The two met at the traditional St Patrick's Day lunch for leading members of the Irish-American community hosted by House Speaker Newt Gingrich on Capitol Hill. The lunch was attended by John Bruton, the Irish Prime Minister.
The occasion was vintage folksy Irish-American. Mr Gingrich wore a green tie, and the 50 or so guests were serenaded by bagpipes. When they sat down to lunch - corned beef, cabbage and potatoes - they were accompanied by a rendition of "Danny Boy". During lunch Mr Adams and Mr Clinton sat at separate tables.
When the President and Mr Adams finally shook hands, the room burst into applause. Afterwards Mr Clinton reportedly raised his fist in the air and exclaimed: "This is going to work." The words seemed to signify his confidence that his gamble in allowing Mr Adams to fundraise would pay off in speeding up the peace process.
After the lunch, Mr Adams said he had commended Mr Clinton for his efforts to advance the peace process. "The engagement was positive, was cordial," he said of their meeting, which lasted four or five minutes.
Mr Adams said Mr Clinton did not talk about the decommissioning of IRA weapons and he did not expect to discuss this at the White House today. He said all weapons, in the hands of the IRA, unionists and British Army, had to be removed.

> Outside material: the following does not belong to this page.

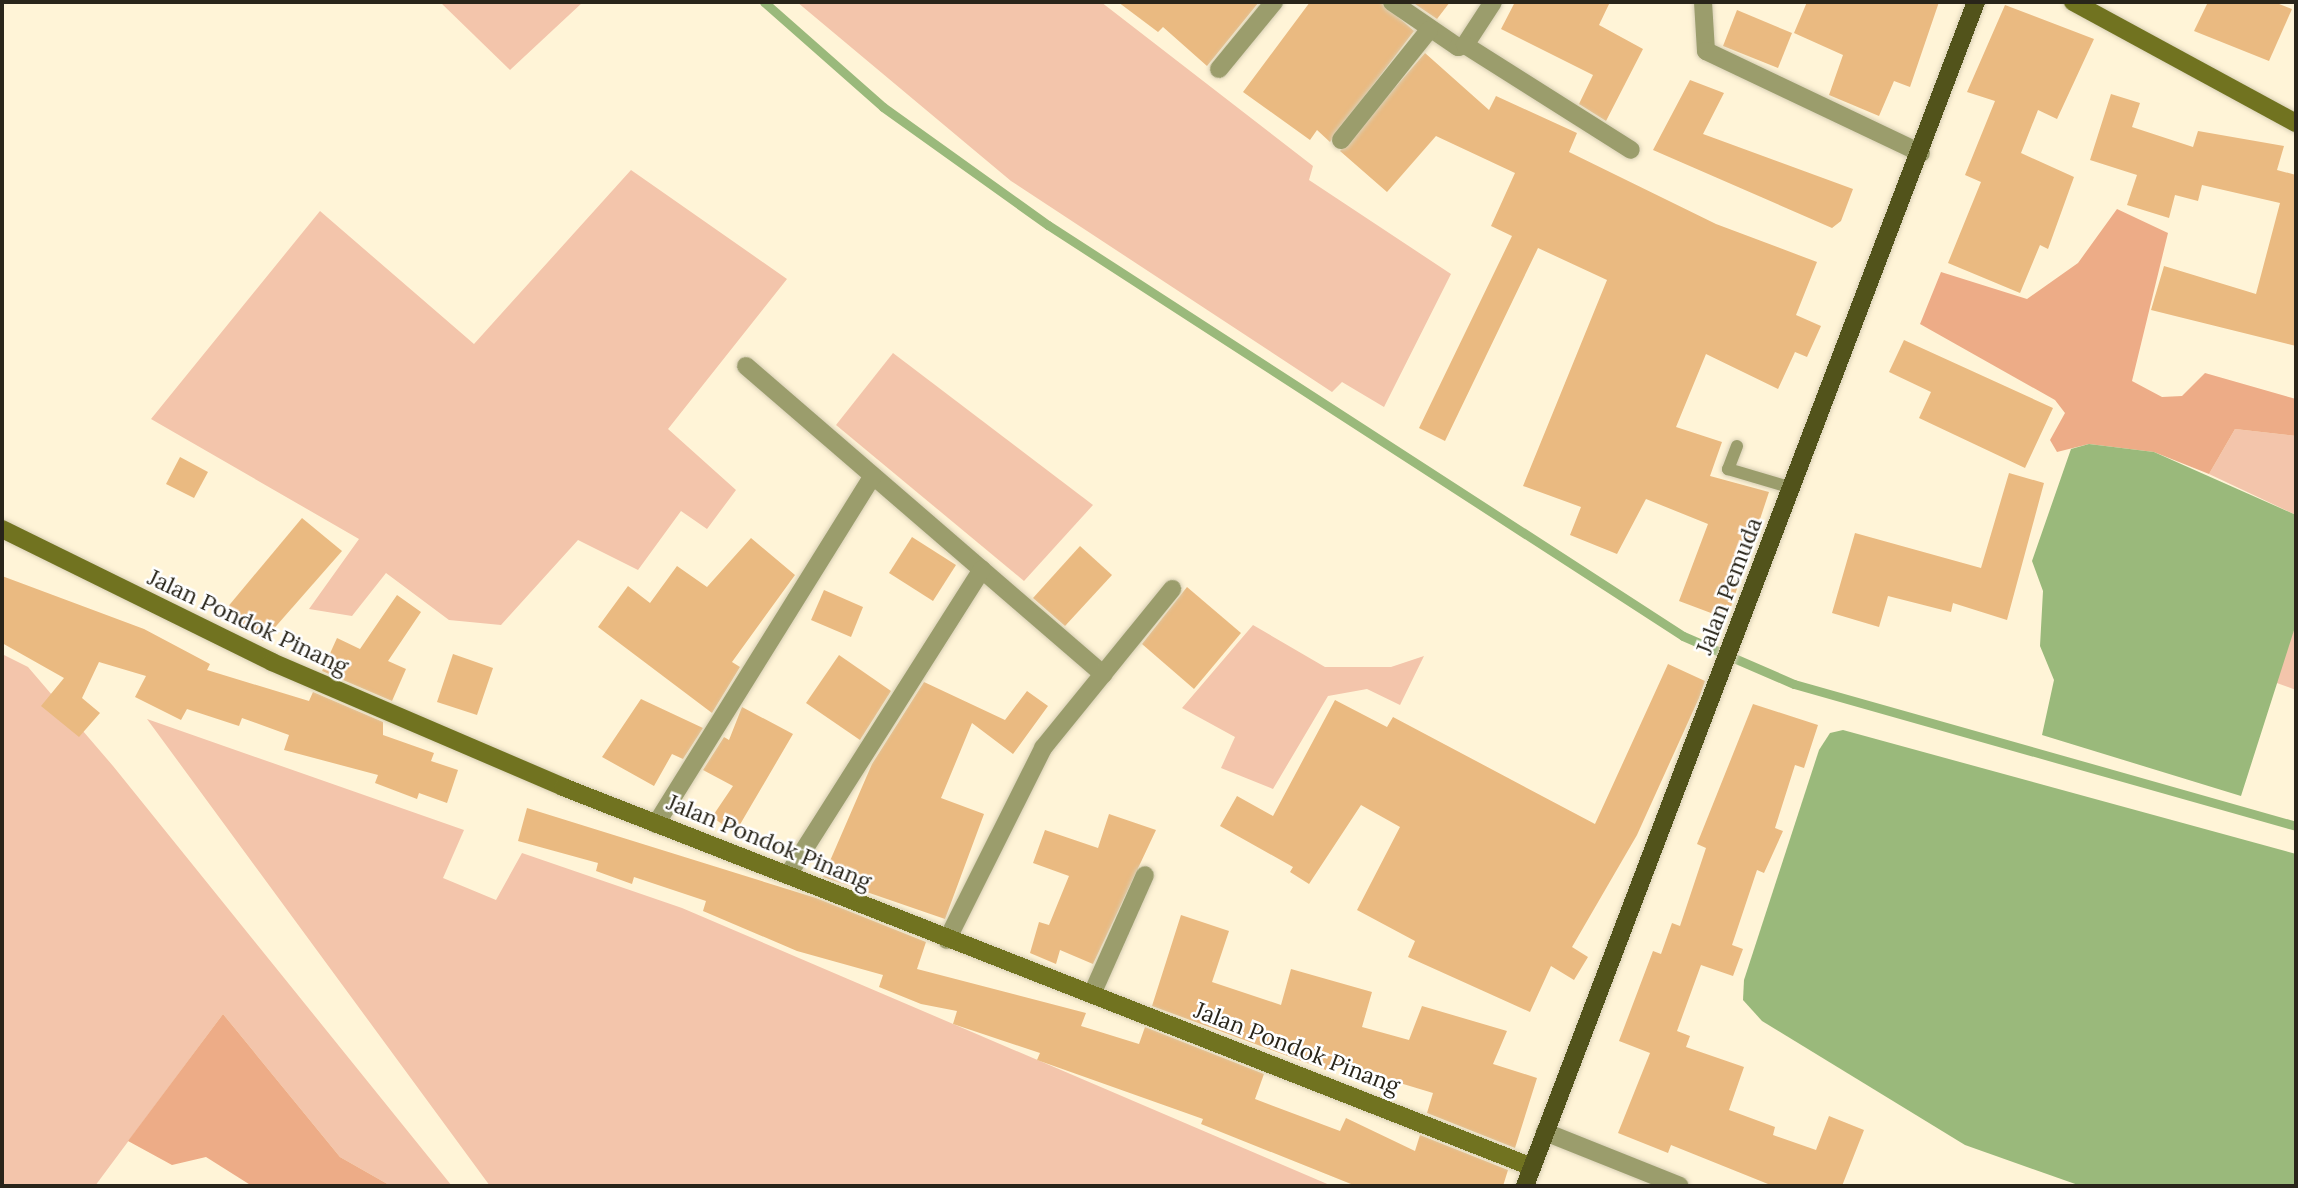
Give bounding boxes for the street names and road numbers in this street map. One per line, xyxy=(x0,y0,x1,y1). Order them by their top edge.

"It means a total demilitarisation," Mr Adams said. He said his party was poised to enter into talks with the British Government at ministerial level, but that Britain had banned ministerial contact with the Sinn Fein. "I would appeal to Mr Major . . . to start real peace talks."
At the same time in Newry, Co Down, Army experts defused a bomb containing 2lbs of what was believed to be Semtex explosive. The RUC said the bomb was discovered after two anonymous telephone warnings. There has been no claim of responsibility for the device.
Two similar bombs have been found and defused in the last few months. Neither of the previous devices was the work of the IRA and those who planted them appear to have wanted to cause embarrassment for Sinn Fein.
Sir Patrick Mayhew, Secretary of State for Northern Ireland, said he was "very concerned" by the discovery.
"The device was clearly intended to cause maximum destruction. Mercifully no one was hurt," he said. "The Government has been saying since the ceasefire that peace should be cemented by the decommissioning of arms by terrorist organisations.
"These incidents demonstrate we cannot have a lasting peace while terrorists hold weapons and explosives. It reinforces the importance of the Government's position on the decommissioning of the arms held by both sets of paramilitaries."
The crowning moment of Mr Adams's 10-day visit to the US - his fourth in the space of a year - comes tonight when he will attend the annual White House St Patrick's Day reception hosted by Mr Clinton.
Meanwhile, reports were circulating that Mr Clinton might announce possible monitoring of any demilitarisation in Northern Ireland, by the US or a third party. Mr Major is expected make his much-delayed telephone call to Mr Clinton at the weekend.